• **The problem**
Return the full listing below, unchanged.

***

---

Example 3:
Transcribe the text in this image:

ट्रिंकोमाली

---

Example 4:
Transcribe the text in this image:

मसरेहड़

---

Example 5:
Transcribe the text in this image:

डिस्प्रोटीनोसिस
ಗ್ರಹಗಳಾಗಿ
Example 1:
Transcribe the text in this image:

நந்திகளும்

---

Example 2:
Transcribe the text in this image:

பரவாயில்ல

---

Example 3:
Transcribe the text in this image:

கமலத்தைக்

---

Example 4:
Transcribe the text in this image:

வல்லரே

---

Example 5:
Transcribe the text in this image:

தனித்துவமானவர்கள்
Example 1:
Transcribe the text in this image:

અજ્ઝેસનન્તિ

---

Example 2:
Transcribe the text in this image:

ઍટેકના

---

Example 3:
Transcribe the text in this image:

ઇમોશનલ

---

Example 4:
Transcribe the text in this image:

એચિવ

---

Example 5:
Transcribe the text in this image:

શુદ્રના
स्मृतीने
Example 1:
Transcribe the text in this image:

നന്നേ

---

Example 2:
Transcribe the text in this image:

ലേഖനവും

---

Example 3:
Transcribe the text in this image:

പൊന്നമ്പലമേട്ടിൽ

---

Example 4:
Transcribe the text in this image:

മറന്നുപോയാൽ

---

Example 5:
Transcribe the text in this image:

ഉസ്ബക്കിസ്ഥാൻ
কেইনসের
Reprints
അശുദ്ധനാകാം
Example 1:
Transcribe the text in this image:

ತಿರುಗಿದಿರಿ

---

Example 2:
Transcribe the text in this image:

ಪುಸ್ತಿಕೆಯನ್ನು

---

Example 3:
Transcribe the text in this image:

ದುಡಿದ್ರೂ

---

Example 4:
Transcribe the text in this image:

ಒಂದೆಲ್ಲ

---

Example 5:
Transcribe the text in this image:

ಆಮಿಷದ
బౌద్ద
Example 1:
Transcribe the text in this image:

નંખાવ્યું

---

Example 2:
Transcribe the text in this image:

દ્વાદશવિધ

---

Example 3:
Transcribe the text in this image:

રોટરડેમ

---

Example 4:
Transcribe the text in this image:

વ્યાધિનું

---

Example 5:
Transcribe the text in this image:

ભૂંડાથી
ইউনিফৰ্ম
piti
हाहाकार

***

• **Answer below**
---

Example 3:
Transcribe the text in this image:

ट्रिंकोमाली

---

Example 4:
Transcribe the text in this image:

मसरेहड़

---

Example 5:
Transcribe the text in this image:

डिस्प्रोटीनोसिस
ಗ್ರಹಗಳಾಗಿ
Example 1:
Transcribe the text in this image:

நந்திகளும்

---

Example 2:
Transcribe the text in this image:

பரவாயில்ல

---

Example 3:
Transcribe the text in this image:

கமலத்தைக்

---

Example 4:
Transcribe the text in this image:

வல்லரே

---

Example 5:
Transcribe the text in this image:

தனித்துவமானவர்கள்
Example 1:
Transcribe the text in this image:

અજ્ઝેસનન્તિ

---

Example 2:
Transcribe the text in this image:

ઍટેકના

---

Example 3:
Transcribe the text in this image:

ઇમોશનલ

---

Example 4:
Transcribe the text in this image:

એચિવ

---

Example 5:
Transcribe the text in this image:

શુદ્રના
स्मृतीने
Example 1:
Transcribe the text in this image:

നന്നേ

---

Example 2:
Transcribe the text in this image:

ലേഖനവും

---

Example 3:
Transcribe the text in this image:

പൊന്നമ്പലമേട്ടിൽ

---

Example 4:
Transcribe the text in this image:

മറന്നുപോയാൽ

---

Example 5:
Transcribe the text in this image:

ഉസ്ബക്കിസ്ഥാൻ
কেইনসের
Reprints
അശുദ്ധനാകാം
Example 1:
Transcribe the text in this image:

ತಿರುಗಿದಿರಿ

---

Example 2:
Transcribe the text in this image:

ಪುಸ್ತಿಕೆಯನ್ನು

---

Example 3:
Transcribe the text in this image:

ದುಡಿದ್ರೂ

---

Example 4:
Transcribe the text in this image:

ಒಂದೆಲ್ಲ

---

Example 5:
Transcribe the text in this image:

ಆಮಿಷದ
బౌద్ద
Example 1:
Transcribe the text in this image:

નંખાવ્યું

---

Example 2:
Transcribe the text in this image:

દ્વાદશવિધ

---

Example 3:
Transcribe the text in this image:

રોટરડેમ

---

Example 4:
Transcribe the text in this image:

વ્યાધિનું

---

Example 5:
Transcribe the text in this image:

ભૂંડાથી
ইউনিফৰ্ম
piti
हाहाकार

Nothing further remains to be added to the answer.